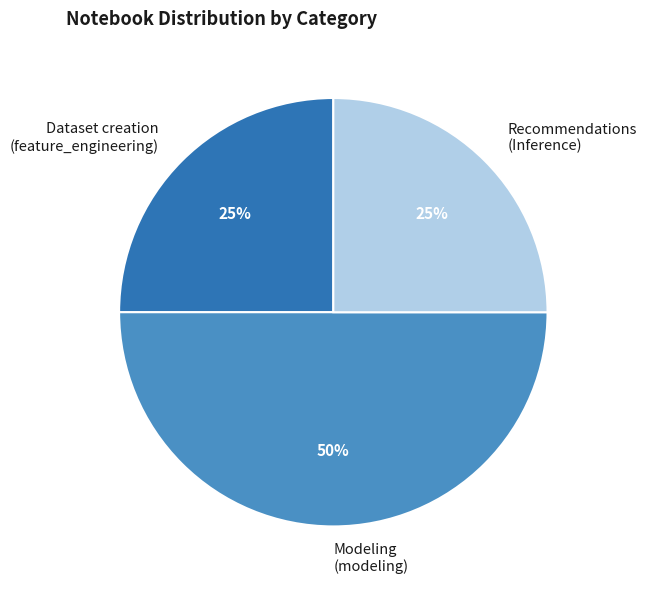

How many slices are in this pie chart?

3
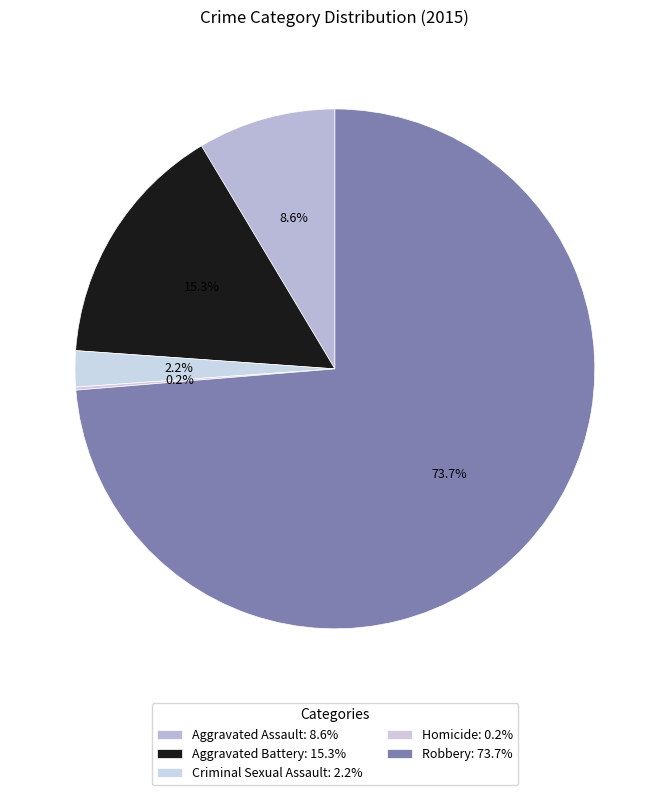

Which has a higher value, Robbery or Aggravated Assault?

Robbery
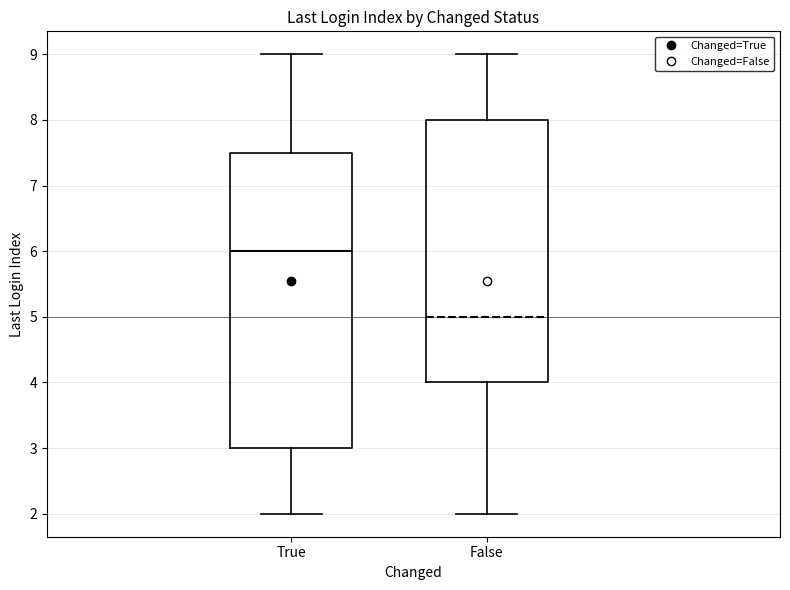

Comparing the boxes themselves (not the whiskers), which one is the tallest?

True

————————

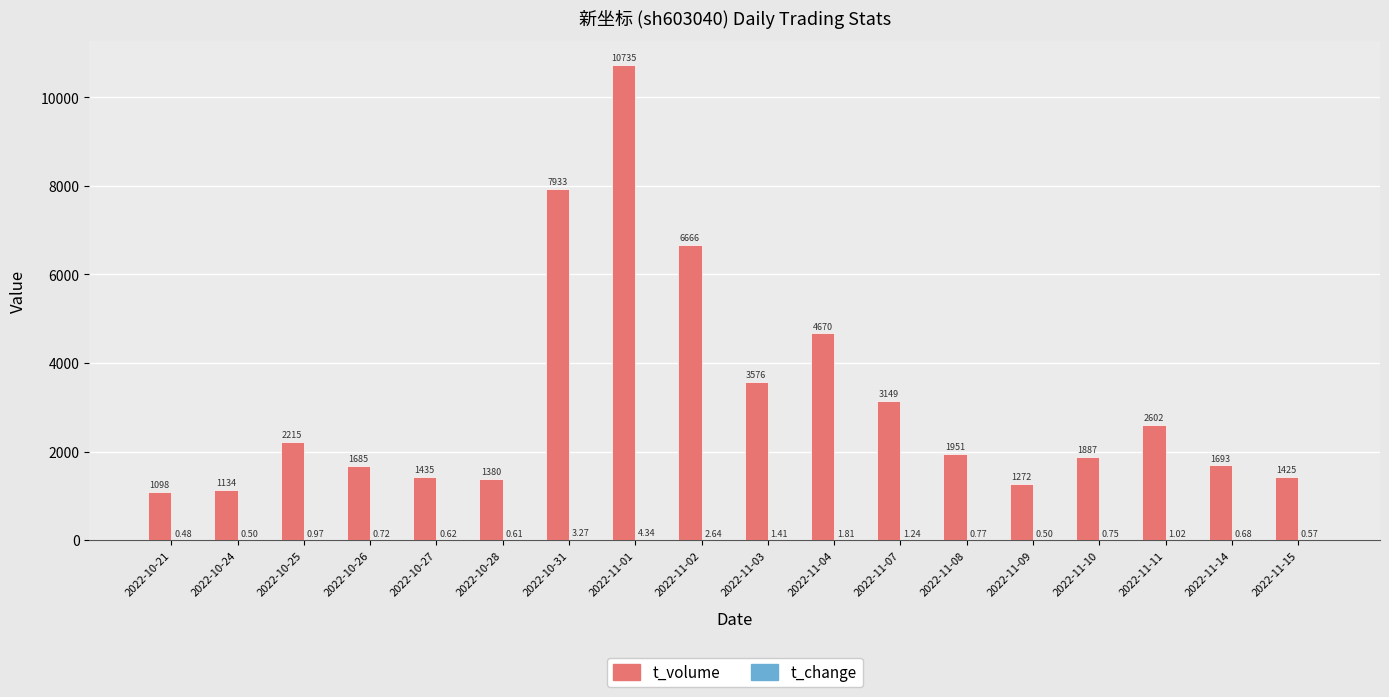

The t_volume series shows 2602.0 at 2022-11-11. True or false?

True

————————

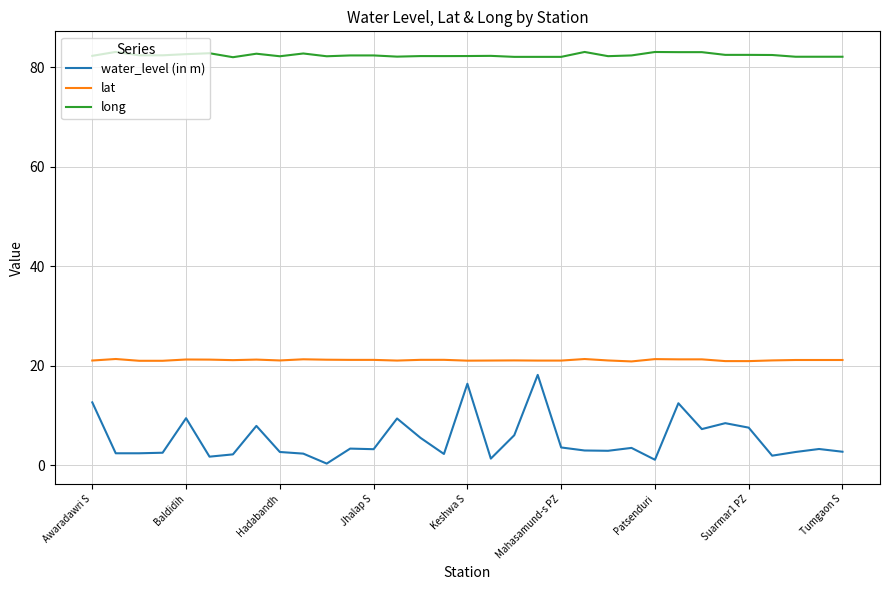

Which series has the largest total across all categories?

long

————————

§ **Work item**:
Print the items from the line containing "How many slices are in this pie chart?" through the line containing "Comparing the boxes", both lines included, without the pictures.

§ **Result**:
How many slices are in this pie chart?

3

Which has a higher value, Robbery or Aggravated Assault?

Robbery

Comparing the boxes themselves (not the whiskers), which one is the tallest?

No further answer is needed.